Watch This If You Like: My So-Called Life, Once, Columbus, socioeconomic anxiety the TV show!
A Sun – Netflix
Country: TaiwanGenre: Family dramaDirector: Chung Mong-hongCast: Chen Yi-wen, Samantha Ko, Wu Chien-ho, Liu Kuan-ting.
A sweeping saga of a family struggling through a bad son's imprisonment and the good son's suicide, A Sun is a little overlong and sometimes veers toward the melodramatic, but is punctuated by moments of wry humor that helps digest this tale of a family fractured by violence. Directed by Chung Mong-hong, A Sun follows the family of A-Ho (Chien-Ho Wu), the younger son and problem child of a lower middle-class family of four, who commits a shockingly violent crime and gets sent to juvenile detention. His mother, father, and older brother struggle with the fallout of A-Ho's incarceration, but are never able to return to the way things were, leading to the older brother (Greg Han Hsu), a promising medical student, to commit suicide. Meticulous in its portrayal of trauma and unmet expectations, A Sun is a remarkably restrained family drama anchored by incredibly nuanced performances from the entire cast.

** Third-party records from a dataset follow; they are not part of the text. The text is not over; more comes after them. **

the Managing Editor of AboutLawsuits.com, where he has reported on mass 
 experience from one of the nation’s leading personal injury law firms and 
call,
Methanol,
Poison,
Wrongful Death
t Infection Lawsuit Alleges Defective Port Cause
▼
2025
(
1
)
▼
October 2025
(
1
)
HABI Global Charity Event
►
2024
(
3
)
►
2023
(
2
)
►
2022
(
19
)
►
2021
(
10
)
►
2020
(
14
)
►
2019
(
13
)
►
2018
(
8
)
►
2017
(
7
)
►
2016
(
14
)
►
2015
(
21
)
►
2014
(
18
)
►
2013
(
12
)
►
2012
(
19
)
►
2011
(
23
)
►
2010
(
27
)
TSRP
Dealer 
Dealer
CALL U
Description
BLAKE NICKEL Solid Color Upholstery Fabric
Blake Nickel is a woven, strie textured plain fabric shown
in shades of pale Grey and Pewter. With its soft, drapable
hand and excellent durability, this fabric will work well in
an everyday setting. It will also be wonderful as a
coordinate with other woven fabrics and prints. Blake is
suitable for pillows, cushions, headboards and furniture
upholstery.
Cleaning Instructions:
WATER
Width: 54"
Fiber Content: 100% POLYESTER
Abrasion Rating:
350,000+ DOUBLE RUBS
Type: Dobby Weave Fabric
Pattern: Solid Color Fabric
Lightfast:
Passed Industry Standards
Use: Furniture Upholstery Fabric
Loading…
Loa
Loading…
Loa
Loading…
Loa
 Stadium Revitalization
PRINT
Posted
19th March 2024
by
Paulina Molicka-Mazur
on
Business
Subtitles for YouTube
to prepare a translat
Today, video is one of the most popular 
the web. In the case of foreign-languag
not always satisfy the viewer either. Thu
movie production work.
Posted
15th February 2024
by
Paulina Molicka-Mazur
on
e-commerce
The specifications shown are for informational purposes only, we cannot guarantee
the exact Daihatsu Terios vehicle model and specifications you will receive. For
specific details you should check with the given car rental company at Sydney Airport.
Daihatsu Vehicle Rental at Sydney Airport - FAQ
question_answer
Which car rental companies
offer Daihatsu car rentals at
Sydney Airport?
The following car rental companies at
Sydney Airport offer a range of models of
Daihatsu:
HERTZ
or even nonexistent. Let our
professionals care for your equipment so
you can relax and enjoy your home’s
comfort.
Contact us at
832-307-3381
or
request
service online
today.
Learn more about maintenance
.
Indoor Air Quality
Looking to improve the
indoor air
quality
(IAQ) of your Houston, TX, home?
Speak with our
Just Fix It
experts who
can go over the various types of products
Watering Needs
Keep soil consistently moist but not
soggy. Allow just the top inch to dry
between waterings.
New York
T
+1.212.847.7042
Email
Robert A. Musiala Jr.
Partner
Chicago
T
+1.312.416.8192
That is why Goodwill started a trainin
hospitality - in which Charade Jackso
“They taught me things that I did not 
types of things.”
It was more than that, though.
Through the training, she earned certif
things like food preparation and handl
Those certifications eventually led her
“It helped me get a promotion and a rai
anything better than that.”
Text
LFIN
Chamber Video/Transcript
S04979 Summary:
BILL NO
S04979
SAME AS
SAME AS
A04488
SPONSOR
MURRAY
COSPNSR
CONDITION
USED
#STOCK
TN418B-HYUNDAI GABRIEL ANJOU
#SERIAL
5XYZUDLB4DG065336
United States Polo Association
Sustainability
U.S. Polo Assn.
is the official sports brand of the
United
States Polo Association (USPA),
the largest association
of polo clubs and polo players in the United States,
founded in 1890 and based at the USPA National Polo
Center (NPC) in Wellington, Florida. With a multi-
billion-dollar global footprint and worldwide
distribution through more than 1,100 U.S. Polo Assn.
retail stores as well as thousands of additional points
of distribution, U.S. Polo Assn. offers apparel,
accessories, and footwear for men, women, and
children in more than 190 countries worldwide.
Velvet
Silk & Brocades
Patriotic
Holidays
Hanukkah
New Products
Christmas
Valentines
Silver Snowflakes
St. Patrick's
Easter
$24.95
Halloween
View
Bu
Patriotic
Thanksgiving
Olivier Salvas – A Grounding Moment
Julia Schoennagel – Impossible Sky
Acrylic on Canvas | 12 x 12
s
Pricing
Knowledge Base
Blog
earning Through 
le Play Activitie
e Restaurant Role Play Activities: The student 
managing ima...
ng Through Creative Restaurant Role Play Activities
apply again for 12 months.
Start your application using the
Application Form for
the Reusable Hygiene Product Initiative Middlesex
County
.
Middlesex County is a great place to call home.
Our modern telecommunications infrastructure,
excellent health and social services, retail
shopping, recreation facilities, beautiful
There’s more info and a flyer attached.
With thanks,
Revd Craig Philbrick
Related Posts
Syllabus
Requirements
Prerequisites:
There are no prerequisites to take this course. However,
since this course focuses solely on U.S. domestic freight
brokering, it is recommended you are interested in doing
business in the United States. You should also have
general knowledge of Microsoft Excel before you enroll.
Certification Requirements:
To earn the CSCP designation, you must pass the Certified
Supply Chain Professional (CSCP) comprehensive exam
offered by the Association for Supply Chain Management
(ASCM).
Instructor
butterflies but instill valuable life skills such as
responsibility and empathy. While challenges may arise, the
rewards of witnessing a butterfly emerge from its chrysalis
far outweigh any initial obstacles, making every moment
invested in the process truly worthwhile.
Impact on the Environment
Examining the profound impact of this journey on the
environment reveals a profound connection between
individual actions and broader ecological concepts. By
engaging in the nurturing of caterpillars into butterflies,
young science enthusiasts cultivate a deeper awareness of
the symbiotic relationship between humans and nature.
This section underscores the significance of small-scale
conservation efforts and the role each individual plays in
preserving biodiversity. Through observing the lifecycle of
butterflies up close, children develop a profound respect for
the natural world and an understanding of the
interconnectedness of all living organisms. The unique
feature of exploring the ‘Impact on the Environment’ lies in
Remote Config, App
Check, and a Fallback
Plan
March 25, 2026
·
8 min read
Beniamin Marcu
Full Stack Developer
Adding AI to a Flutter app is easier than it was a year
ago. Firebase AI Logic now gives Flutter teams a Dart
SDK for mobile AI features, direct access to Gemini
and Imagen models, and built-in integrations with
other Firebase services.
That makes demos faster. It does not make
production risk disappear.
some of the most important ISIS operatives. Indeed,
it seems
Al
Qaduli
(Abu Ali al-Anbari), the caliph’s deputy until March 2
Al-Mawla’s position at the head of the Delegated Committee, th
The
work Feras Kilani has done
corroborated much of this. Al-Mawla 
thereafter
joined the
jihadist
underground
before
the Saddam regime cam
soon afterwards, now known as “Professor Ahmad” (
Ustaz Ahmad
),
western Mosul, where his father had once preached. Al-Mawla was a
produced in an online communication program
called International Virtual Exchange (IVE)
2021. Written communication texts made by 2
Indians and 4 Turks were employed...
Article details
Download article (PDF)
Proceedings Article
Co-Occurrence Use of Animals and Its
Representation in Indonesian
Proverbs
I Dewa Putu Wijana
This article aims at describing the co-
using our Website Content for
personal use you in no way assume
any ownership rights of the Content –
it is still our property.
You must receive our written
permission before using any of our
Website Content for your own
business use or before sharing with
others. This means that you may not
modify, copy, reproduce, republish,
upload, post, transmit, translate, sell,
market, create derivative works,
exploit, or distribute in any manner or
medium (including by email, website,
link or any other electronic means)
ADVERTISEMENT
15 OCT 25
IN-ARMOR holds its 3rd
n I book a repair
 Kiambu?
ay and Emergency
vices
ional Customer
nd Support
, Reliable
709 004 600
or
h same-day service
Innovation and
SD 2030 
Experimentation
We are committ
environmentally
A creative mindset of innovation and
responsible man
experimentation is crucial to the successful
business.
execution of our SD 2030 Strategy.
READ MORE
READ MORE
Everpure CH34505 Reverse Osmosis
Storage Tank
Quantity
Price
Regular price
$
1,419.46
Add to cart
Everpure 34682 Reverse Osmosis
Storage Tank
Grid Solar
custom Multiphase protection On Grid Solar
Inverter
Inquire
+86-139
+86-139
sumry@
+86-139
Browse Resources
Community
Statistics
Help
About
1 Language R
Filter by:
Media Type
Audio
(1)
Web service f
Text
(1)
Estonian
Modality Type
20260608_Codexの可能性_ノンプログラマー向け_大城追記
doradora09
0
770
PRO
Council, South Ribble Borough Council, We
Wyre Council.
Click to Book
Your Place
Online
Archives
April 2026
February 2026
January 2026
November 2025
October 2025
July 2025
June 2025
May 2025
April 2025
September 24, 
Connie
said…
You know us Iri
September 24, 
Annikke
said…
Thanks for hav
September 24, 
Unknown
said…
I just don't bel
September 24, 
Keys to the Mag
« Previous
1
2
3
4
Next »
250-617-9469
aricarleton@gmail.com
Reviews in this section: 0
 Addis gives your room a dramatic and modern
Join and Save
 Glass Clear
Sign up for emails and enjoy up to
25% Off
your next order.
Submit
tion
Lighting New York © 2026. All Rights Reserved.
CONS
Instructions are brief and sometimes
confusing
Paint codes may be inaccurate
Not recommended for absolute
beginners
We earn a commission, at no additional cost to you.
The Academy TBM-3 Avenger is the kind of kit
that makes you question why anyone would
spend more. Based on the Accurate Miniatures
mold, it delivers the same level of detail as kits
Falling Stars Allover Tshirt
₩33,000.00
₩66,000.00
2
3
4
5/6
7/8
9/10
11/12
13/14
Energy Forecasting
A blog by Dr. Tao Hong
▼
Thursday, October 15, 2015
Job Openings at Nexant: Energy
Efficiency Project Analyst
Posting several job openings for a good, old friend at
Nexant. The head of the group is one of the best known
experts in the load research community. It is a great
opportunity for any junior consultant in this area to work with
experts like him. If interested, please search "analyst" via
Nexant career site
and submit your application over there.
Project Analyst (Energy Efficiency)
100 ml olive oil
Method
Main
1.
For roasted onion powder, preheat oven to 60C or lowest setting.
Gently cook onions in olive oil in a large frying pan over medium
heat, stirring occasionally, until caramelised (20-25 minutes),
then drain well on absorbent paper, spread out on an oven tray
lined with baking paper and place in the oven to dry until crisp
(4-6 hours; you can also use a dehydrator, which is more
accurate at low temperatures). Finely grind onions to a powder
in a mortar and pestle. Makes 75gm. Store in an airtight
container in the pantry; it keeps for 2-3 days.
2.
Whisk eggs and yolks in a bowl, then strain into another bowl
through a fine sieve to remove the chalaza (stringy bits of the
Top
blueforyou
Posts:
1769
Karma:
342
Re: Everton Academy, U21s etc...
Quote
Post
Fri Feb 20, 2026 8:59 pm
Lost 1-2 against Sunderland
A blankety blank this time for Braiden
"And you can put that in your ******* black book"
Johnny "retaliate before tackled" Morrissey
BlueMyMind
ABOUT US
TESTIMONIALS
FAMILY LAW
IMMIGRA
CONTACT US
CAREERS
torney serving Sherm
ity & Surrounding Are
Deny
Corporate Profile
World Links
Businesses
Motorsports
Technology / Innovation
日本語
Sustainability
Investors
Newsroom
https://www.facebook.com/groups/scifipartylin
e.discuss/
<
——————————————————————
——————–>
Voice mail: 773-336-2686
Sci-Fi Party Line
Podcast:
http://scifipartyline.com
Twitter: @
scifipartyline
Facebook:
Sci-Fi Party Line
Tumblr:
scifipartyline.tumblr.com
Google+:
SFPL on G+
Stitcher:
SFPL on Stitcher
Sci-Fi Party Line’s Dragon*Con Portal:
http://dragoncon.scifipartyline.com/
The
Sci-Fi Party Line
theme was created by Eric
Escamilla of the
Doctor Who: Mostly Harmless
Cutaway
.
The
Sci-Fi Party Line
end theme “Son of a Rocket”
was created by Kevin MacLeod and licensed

Watch This If You Like: A Prophet, Ordinary People, Rust and Bone, tales of two brothers.
The Ghost Bride – Netflix
Country: Taiwan, MalaysiaGenre: Supernatural comedy-dramaDirector: Quek Shio-chuan, Ho Yu-hangCast: Huang Pei-jia, Wu Kang-jen, Ludi Lin, and Kuang Tian
What if you got married to a ghost to solve a murder mystery? That's the wacky premise of The Ghost Bride, based on the New York Times bestselling novel of the same name by Malaysian-Chinese author Yangsze Choo. The Taiwanese-Malaysian supernatural drama somewhat clumsily balances its horror premise with more comedic leanings, something that showrunner Kai Yu Wu, a Tiawanese-American writer who has written for Hannibal and The Flash, has experience with in spades. But there's a certain charm to The Ghost Bride, which follows 20-year-old Pan Li Lan (Huang Peijia), a girl living in 1890 Colonial Malacca whose family promises her to be the bride of a deceased wealthy son to save his soul. Skeptical of the whole thing, she agrees, only to find herself plagued by the vengeful dead man, who reveals to her that he was murdered. Li Lan strikes a deal with her dead husband, that she will solve his murder, and he will save her ailing father, whose soul is stuck wandering the netherworlds. But the dramatic twist! Li Lan's hunky childhood friend (Ludi Lin) may be the culprit.
Watch This If You Like: American Horror Story, Scream Queens, Chilling Adventures of Sabrina, solving a murder mystery by marrying a ghost.